La Asamblea de la ONU
LA ASAMBLEA General de las Naciones Unidas -el único cuerpo del organismo internacional en el que están re presentados todos sus miembros - ha comenzado su reunión ordinaria anual y nos va a mostrar otra vez, como cada año, un mundo dividido, con zonas bélicas amplias, con los derechos humanos maltratados y cubierto de bases militares con capacidad ofensiva suficiente como para hacer saltar por los aires el planeta. A más de la permanente contradicción de una sociedad de naciones reunida con fines utópicos, que permite unos beneficios llamados naturales a los habitantes de unas zonas y unas desgracias endémicas a los de otras.Pero esto no deja de ser una justificación resignada de la desigualdad. Hoy se tiende a creer que las posibilidades científicas y técnicas son capaces de borrar las desigualdades supuestamente naturales: se han abolido las nociones de raza y se ha llegado a la conclusión de que las desigualdades son fruto de una relación culpable entre explotadores y explotados. Los propios explotadores alimentan esa noción, tratan de lavar su conciencia con determinadas medidas, pero no tienen el impulso suficiente como para analizar la situación. El impulso se dedica más bien a la fabricación de armas de guerra y de instrumentos de dominio que a la postre perpetúen esa situación.
Puede decirse que todo el eje principal de los problemas que se plantean en la ONU está en esa discriminación y en esa desigualdad. Desde la fundación de la ONU, en 1942, se ha progresado notablemente en el intento de calibrar la importancia en las Naciones Unidas de los países explotados. En un principio, el número de miembros incluidos en el área de influencia de Estados Unidos, y después la utilización del derecho de veto de los «grandes» en el Consejo de Seguridad, orientaron las Naciones Unidas en el sentido de un poder compartido por los dos grandes bloques; posteriormente, la admisión incesante de nuevos miembros, que se produce cada año como consecuencia de la descolonización, ha ido aumentando el equilibrio de la Asamblea General, aunque los mecanisinos político-administrativos sigan permitiendo un derecho de veto en el Consejo de Seguridad y Otras corrupciones desequilibradoras.
Un tema como el de Israel y los países árabes, por ejemplo, entre los varios que serán tratados en esta Asamblea, puede merecer un tratamiento más global y la expresión de unos puntos de vista más amplios. Aunque la Asamblea carezca de medios materiales para hacer cumplir las decisiones de su mayoría. Sin embargo, no es un organismo inútil. Es cierto que en los 37 años de existencia de las Naciones Unidas los grandes propósitos de la carta fundacional están sin cumplir, y las catástrofes bélicas y los genocidios continúan, pero hay que pensar que sin este gran parlamento todo podría ser peor.

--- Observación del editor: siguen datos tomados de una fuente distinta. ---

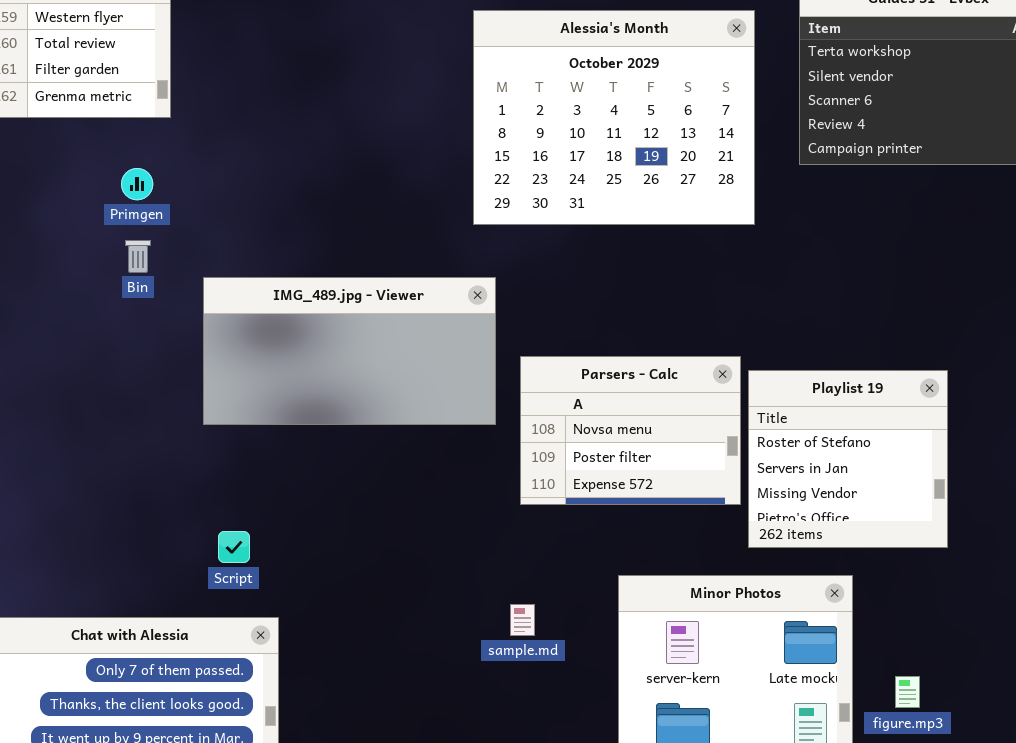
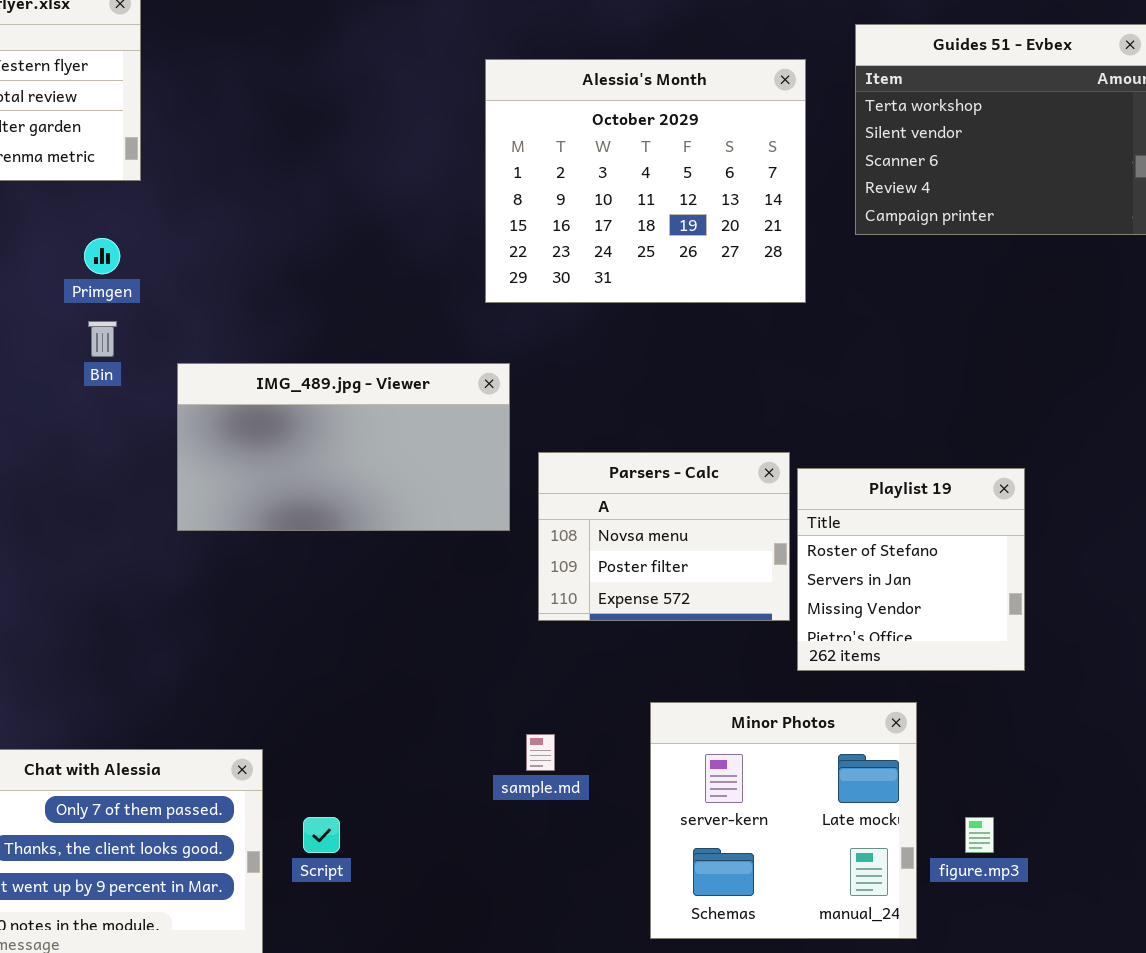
Script: [218,531,250,563] -> [303,817,340,853], moved

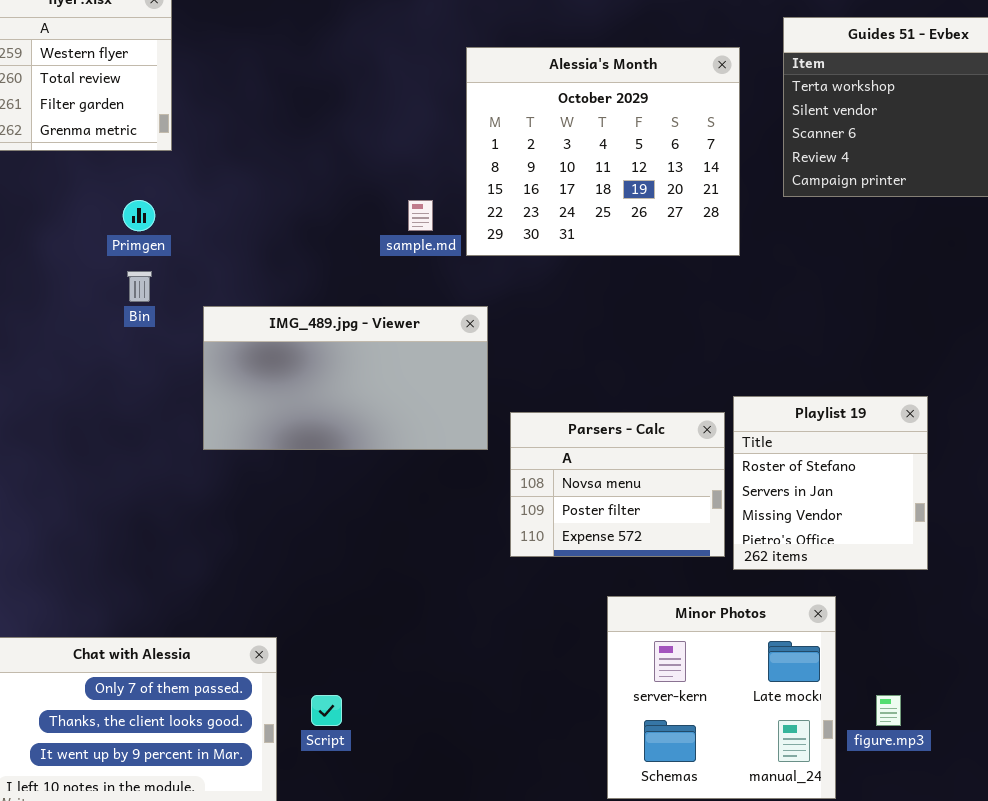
Parsers - Calc: [538,452,790,621] -> [510,412,725,557], moved
sample.md: [526,734,555,771] -> [408,200,433,231], moved

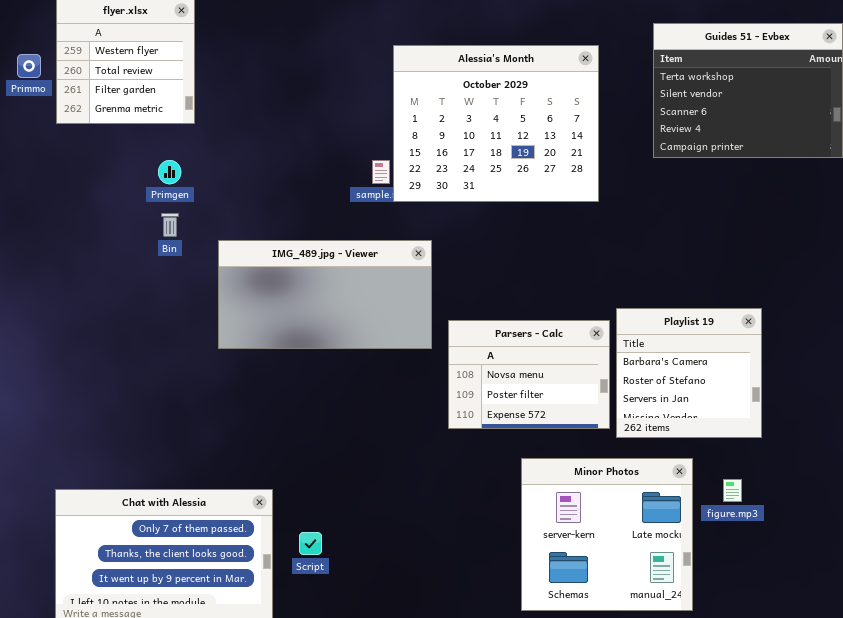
Alessia's Month: [466,47,740,256] -> [393,45,599,202], moved
Playlist 19: [733,396,928,570] -> [616,308,762,438], scrolled up 1 row
figure.mp3: [876,695,901,726] -> [723,479,742,502], moved

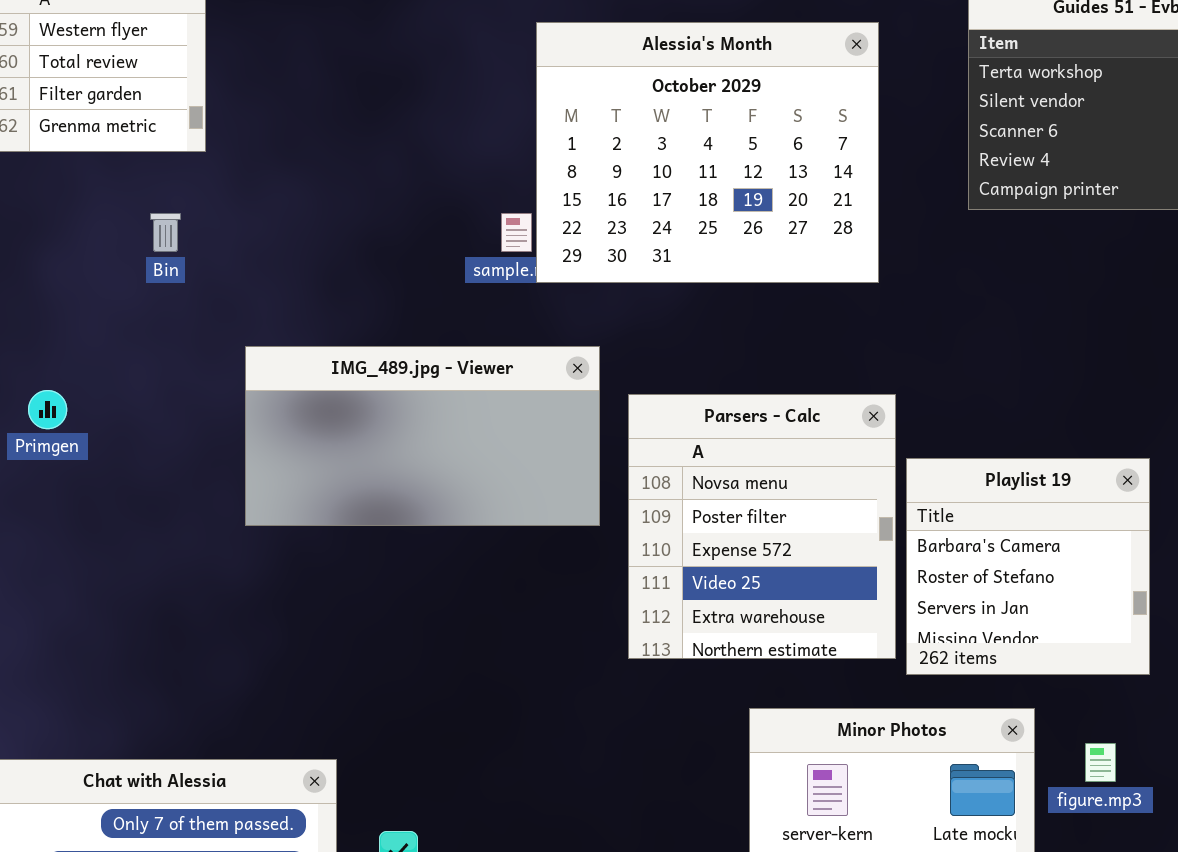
Primgen: [158,160,181,184] -> [28,390,67,429], moved
Bin: [161,213,179,237] -> [150,213,181,252], moved
Parsers - Calc: [448,320,610,429] -> [628,394,896,659], resized

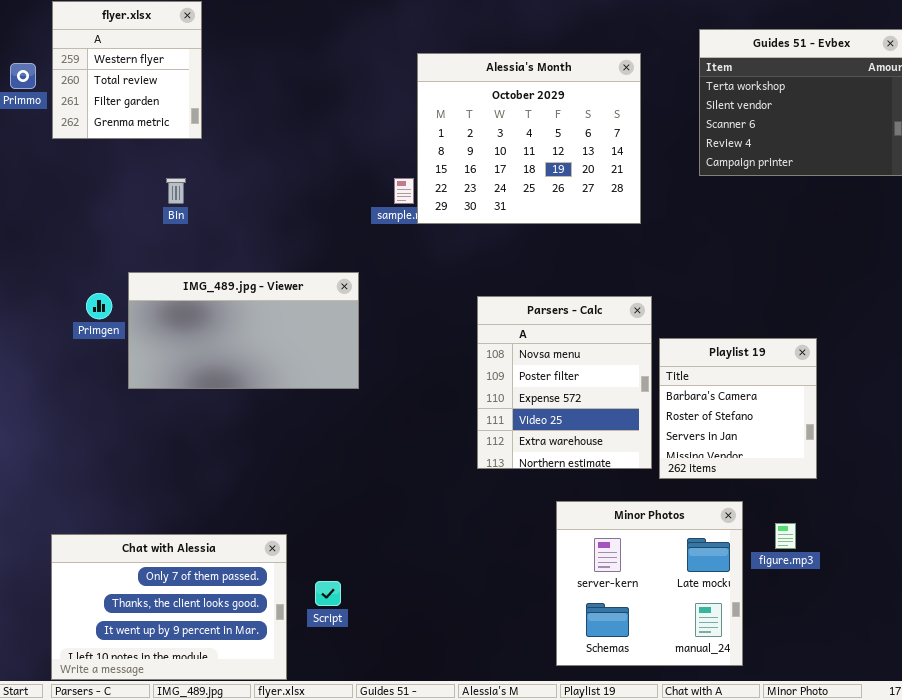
IMG_489.jpg - Viewer: [245,346,600,526] -> [128,272,359,389], moved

En los próximos días, la Asamblea General va a nombrar su presidencia para este año. Hay bastantes probabilidades de que corresponda a España: no hay más candidatura que la española y la de Alemania Federal, y cierta moda democrática española, ciertos apoyos muy patentes al gran número de países del Tercer Mundo, pueden hacer que recaiga en España. La presencia del señor Suárez, que viaja la semana próxima a Estados Unidos, daría un esplendor determinado a esa elección. La presidencia es algo más que un protocolo: es la utilización de un reglamento, de un procedimiento, que puede dar resultados prácticos considerables. La aguerrida delegación española, los funcionarios y diplomáticos que la sirven desde hace años, y que han tenido que librar numerosas batallas, conocen lo suficientemente ese mundo del procedimiento como para que su actuación llegue a ser significativa.
Por lo demás, la presencia en la Asamblea, entre otros jefes de Estado, del papa Juan Pablo II y de Fidel Castro, confiere este año un interés singular a la reunión, que esperemos sepa aprovechar una eventual presidencia española.